Designing robotic grippers is tough. Mimicking the human hand is a tall order for engineers. Systems based on suction or magnetics, while simpler to design, have limited uses. A DARPA-supported group of researchers from Cornell University, the University of Chicago and iRobot has a totally different idea: squishy balloons, filled with coffee grounds.
The "universal gripper," as the team is calling it, is a marvel of simplicity, and surely has scores of robotics experts slapping their foreheads. Here's how the team describes their gloriously simple new robo-hand:
[With the universal gripper] we demonstrate a completely different approach to a universal gripper. Individual fingers are replaced by a single mass of granular material that, when pressed onto a target object, flows around it and conforms to its shape. Upon application of a vacuum the granular material contracts and hardens quickly to pinch and hold the object without requiring sensory feedback.
You'll notice they've gone to a bit of effort to use improper nouns in their summary. Perhaps that's because the hand itself is built from curious components. The "hand" portion is a typical party balloon stuffed with coffee grounds, and injected with a small amount of air. This balloon is attached to a vacuum, which subtracts and adds air to the grounds depending on the desired state. When air is present, the grounds have a sandlike softness; when air is sucked out, they become rock-hard, keeping their exact shape.
This extreme behavior may sound a bit odd for such a commonplace substance. The effect is called a "jamming transition," and it's actually familiar to anyone who's bought prepackaged ground coffee, which is remarkably hard until air is introduced into the bag. Cornell Professor Hod Lipson explains:
The ground coffee grains are like lots of small gears. When they are not pressed together they can roll over each other and flow. When they are pressed together just a little bit, the teeth interlock, and they become solid.

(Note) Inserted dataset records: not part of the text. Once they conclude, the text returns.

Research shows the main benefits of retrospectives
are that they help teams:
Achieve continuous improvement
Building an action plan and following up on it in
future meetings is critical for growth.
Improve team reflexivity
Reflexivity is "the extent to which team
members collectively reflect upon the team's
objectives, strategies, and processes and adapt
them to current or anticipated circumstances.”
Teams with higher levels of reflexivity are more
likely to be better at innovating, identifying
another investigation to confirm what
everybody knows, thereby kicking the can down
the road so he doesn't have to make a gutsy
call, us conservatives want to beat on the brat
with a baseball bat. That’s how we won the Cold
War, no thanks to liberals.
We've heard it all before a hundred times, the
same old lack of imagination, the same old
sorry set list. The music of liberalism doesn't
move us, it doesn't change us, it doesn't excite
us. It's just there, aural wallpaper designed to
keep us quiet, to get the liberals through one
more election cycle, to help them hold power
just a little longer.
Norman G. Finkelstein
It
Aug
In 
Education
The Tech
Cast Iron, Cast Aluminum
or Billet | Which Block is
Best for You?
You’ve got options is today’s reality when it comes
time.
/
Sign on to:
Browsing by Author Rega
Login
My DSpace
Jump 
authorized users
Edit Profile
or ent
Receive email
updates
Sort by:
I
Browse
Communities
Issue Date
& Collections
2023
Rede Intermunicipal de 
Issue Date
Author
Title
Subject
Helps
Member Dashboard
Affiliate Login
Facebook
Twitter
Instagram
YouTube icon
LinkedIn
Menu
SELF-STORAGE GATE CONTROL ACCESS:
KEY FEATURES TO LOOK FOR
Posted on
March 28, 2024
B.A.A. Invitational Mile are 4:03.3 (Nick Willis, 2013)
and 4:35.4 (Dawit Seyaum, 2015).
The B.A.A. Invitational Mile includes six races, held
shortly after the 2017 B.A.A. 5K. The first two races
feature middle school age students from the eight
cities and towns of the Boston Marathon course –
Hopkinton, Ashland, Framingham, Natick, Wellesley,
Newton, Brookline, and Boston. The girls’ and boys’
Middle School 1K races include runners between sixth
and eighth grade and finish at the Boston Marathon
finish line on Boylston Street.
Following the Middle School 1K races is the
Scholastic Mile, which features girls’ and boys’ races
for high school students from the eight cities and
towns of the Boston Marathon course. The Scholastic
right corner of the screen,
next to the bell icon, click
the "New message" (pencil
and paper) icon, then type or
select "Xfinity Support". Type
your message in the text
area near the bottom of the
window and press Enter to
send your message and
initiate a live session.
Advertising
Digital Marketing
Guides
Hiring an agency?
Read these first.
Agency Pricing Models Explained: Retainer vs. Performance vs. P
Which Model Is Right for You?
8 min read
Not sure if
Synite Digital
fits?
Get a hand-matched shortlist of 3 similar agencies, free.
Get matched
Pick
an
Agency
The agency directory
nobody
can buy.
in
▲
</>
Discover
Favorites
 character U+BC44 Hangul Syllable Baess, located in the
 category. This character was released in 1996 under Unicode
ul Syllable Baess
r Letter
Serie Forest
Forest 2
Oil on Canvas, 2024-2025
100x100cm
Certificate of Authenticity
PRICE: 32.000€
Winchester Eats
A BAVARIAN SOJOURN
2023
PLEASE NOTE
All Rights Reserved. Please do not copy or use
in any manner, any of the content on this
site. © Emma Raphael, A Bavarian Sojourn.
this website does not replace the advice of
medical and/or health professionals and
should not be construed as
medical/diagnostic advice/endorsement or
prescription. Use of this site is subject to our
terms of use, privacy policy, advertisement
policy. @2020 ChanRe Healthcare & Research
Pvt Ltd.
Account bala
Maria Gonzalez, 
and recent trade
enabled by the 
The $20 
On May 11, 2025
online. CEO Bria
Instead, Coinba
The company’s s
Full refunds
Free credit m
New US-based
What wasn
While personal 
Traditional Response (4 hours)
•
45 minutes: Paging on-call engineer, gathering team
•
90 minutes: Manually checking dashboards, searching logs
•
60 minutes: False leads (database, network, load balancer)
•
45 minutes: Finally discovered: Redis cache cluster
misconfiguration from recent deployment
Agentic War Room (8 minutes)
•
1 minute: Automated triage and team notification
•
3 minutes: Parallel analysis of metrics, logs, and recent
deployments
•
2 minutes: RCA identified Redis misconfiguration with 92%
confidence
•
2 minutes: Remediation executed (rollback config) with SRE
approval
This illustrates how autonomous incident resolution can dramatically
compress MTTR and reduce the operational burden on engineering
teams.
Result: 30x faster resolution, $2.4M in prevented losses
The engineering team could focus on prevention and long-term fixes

Coffee is extremely prone to jamming transitions, and party balloons have so far sufficed for experimental purposes, but in real-world applications, both materials could be replaced by something else. (Rice, ground-up rubber and couscous proved less effective as jamming materials, and while sand was well-suited, it was a bit heavy.) In any case, it's the basic concept, not the materials involved, that could have a real effect on robotics.
Speaking of real effects, the project's leaders are optimistic. Via the Cornell Chronicle, Lipson said that the universal gripper "is one of the closest things we've ever done that could be on the market tomorrow." He sees the as a useful tool for everything from bomb-defusing robots to simple manufacturing tasks to prosthetic limbs. (Though the inherent strangeness of replacing a human hand with a squishy bag of pulverized breakfast beans might turn some off.)
Mechanics aside, perhaps the most appealing aspect of the universal gripper is its price. Unlike ultra-complicated hand-like grippers, this gripper can be built at low cost, with readily available materials.